Could using a pension reduce higher rate tax payments?
27 April 2021
At the beginning of March Chancellor Rishi Sunak presented his Budget. His aim: to chart a course out of the economic damage wrought by the pandemic. A year earlier he had said he would do “whatever it takes” to protect jobs and businesses. Twelve months on, with Government borrowing breaking all records, it is clear that it will take a very long time to pay the bill for “whatever it takes.”
One of the key measures in the Budget was the freezing of personal allowances: the higher 40% rate will be frozen at £50,270 from April 2021 to the 2025/26 tax year. This means that 5m people in the UK – roughly one in six taxpayers – will be paying higher rate tax by 2026 as wages rise with inflation. As many commentators pointed out, it looks like middle class savers will be paying the bill for the pandemic.
Is there any way to avoid this? Good news! – The answer is ‘yes.’ Putting more money into your pension will help you save for the future and avoid an increasing tax bill. This is because pension contributions attract tax relief at the same rate you pay income tax, meaning savers could effectively eliminate higher-rate tax bills by saving anything above £50,270 into their pensions.
Under the proposed tax freeze, someone now earning £49,000 whose pay rises by 3% per year will see their annual tax bill increase by £3,128 by 2026. However, if they put £500 per month into their pension, their tax bill will be just an extra £609 – despite them earning an extra £7,804 by the end of the Chancellor’s freeze.
What the freeze on thresholds – which also sees the basic rate threshold frozen at £12,570 – very clearly illustrates is the need for financial planning. This is not the place for complicated examples, but what is clear is that many people will enjoy significant pay rises over the next five years and will – without adequate financial planning advice – end up paying significantly more in tax.

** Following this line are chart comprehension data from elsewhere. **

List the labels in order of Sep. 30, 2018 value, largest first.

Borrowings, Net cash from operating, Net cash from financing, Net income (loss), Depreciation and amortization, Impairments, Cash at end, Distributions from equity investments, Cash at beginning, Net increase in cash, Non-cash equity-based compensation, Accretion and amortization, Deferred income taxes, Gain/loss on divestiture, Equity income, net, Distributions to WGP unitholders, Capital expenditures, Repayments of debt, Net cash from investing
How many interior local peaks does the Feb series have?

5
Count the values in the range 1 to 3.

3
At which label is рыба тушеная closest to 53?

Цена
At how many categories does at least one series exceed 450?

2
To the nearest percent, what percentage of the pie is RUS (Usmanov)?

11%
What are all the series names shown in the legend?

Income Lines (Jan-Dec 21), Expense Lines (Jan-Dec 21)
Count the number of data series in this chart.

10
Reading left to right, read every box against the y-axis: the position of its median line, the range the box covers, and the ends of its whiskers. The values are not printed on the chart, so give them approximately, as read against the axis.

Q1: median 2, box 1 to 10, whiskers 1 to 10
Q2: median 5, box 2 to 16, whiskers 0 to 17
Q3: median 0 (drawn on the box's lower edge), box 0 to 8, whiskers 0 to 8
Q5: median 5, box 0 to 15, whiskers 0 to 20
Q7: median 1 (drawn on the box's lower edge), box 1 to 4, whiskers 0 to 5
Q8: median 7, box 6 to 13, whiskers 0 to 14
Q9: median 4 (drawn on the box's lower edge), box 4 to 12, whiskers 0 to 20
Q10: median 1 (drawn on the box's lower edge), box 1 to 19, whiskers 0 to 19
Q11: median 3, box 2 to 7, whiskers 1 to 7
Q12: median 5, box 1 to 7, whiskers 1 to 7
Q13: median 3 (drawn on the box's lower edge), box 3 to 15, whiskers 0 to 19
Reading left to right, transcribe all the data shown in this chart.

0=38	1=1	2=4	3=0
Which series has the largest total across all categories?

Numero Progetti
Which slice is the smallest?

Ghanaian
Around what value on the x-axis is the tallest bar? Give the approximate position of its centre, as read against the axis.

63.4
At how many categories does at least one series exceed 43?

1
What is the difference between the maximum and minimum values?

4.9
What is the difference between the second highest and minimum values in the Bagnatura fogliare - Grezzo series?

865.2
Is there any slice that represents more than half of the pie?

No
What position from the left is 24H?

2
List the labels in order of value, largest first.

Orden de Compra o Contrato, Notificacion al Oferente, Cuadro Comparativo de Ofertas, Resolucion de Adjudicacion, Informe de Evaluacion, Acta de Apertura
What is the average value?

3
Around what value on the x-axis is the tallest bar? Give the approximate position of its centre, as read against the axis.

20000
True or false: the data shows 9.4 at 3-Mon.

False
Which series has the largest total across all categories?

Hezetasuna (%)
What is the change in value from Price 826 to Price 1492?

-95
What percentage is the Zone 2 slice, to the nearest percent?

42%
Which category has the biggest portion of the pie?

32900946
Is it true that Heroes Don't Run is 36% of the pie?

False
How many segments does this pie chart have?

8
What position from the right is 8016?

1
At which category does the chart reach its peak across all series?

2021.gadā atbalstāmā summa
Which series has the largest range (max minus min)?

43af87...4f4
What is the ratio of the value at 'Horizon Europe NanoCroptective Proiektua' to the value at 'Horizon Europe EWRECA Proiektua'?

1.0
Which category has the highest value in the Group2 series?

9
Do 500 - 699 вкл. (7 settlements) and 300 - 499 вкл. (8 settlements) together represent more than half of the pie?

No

It is worth pointing out that the freeze on thresholds also applies to inheritance tax, with that threshold frozen at £325,000. Many people will find themselves paying significantly more tax on their earnings and – without proper planning – seeing the value of their parents’ estates reduced by inheritance tax.
The Daily Telegraph described the tax rises in the Budget as ‘eye-watering,’ commenting that they take the UK back to levels of taxation not seen since the sixties. What’s clear is that the Chancellor’s decision to freeze thresholds to pay part of the bill for the pandemic makes long-term financial planning more important than it has ever been.